- [Provided entries]
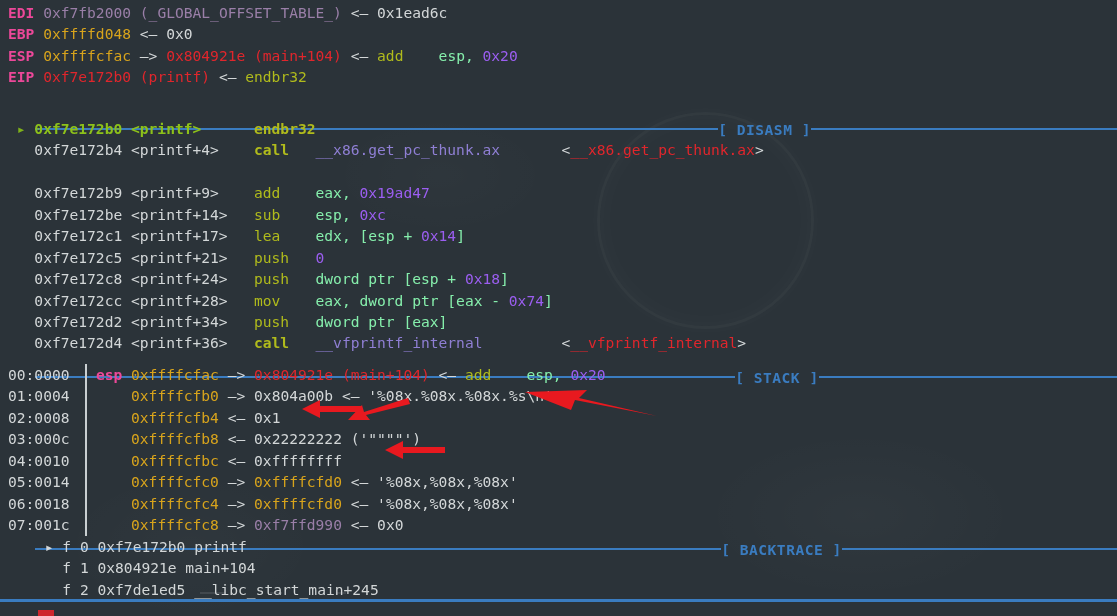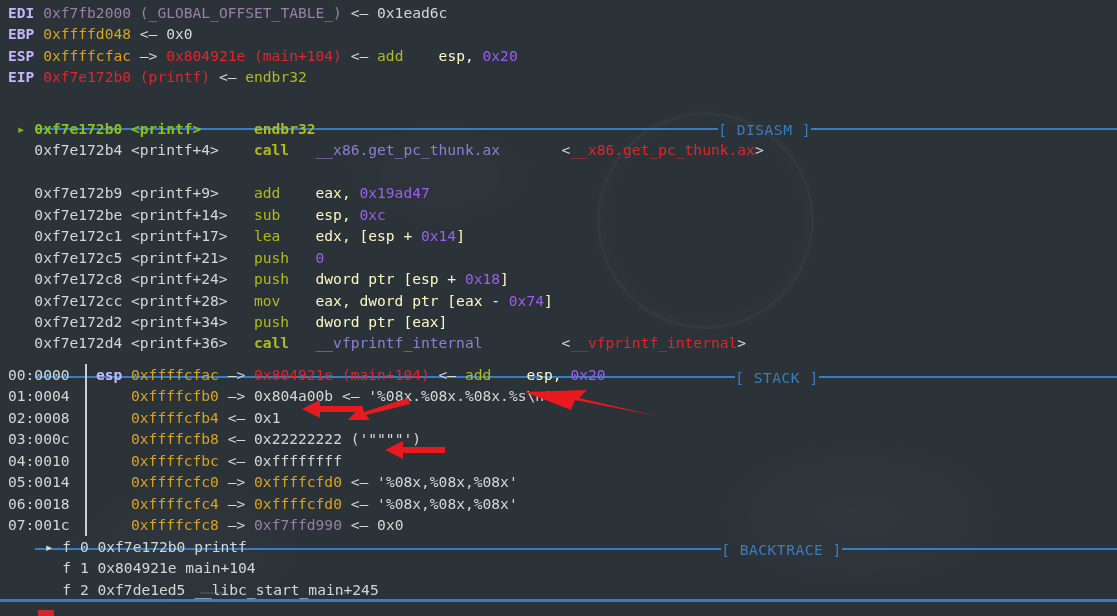--- a/index.html
+++ b/index.html
@@ -26,35 +26,35 @@
     background:radial-gradient(ellipse at center,rgba(255,255,255,.016),rgba(255,255,255,0) 72%);}
   #wallpaper .dash{position:absolute;height:2px;background:rgba(255,255,255,.10);}
 
   #screen{position:relative;z-index:2;width:1117px;height:616px;}
 
   .row{white-space:pre;height:21.45px;}
   .pad{padding-left:8px;}
 
   
   .c-white{color:#d3d7d8;}
-  .c-bold{font-weight:bold;color:#c4b5fd;}
+  .c-bold{font-weight:bold;color:#ec4899;}
   .c-purple{color:#9a7fa8;text-align:center;}
   .c-gold{color:#d8a41c;margin-top:24px;}
   .c-red{color:#e0262c;}
   .c-green{color:#7fb219;}
   .c-greenb{color:#8dc11a;font-weight:bold;}
   .c-olive{color:#b0bb1c;}
-  .c-cyan{color:#fef9c3;}
+  .c-cyan{color:#86efac;}
   .c-violet{color:#9b5ef0;}
   .c-lilac{color:#8f7fd4;}
 
   
   .sep{position:absolute;left:0;width:1117px;height:21.45px;white-space:pre;color:#3a7cc0;}
   .sep .bar{display:inline-block;vertical-align:middle;height:2px;background:#3a7cc0;}
-  .sep .lbl{display:inline-block;vertical-align:middle;letter-spacing:.5px;}
+  .sep .lbl{display:inline-block;vertical-align:middle;letter-spacing:.5px;font-weight:bold;}
 
   .vline{position:absolute;width:2px;background:#c9cfd1;}
 
   
   .arrow{position:absolute;z-index:5;}
 </style>
 </head>
 <body>
 
 <div id="wallpaper">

- [Aim of the exercise] Where the word "bold" shows up in a line of the listing, return that line.

- [Reply to the task]
-  .c-bold{font-weight:bold;color:#c4b5fd;}
+  .c-bold{font-weight:bold;color:#ec4899;}
   .c-greenb{color:#8dc11a;font-weight:bold;}
+  .sep .lbl{display:inline-block;vertical-align:middle;letter-spacing:.5px;font-weight:bold;}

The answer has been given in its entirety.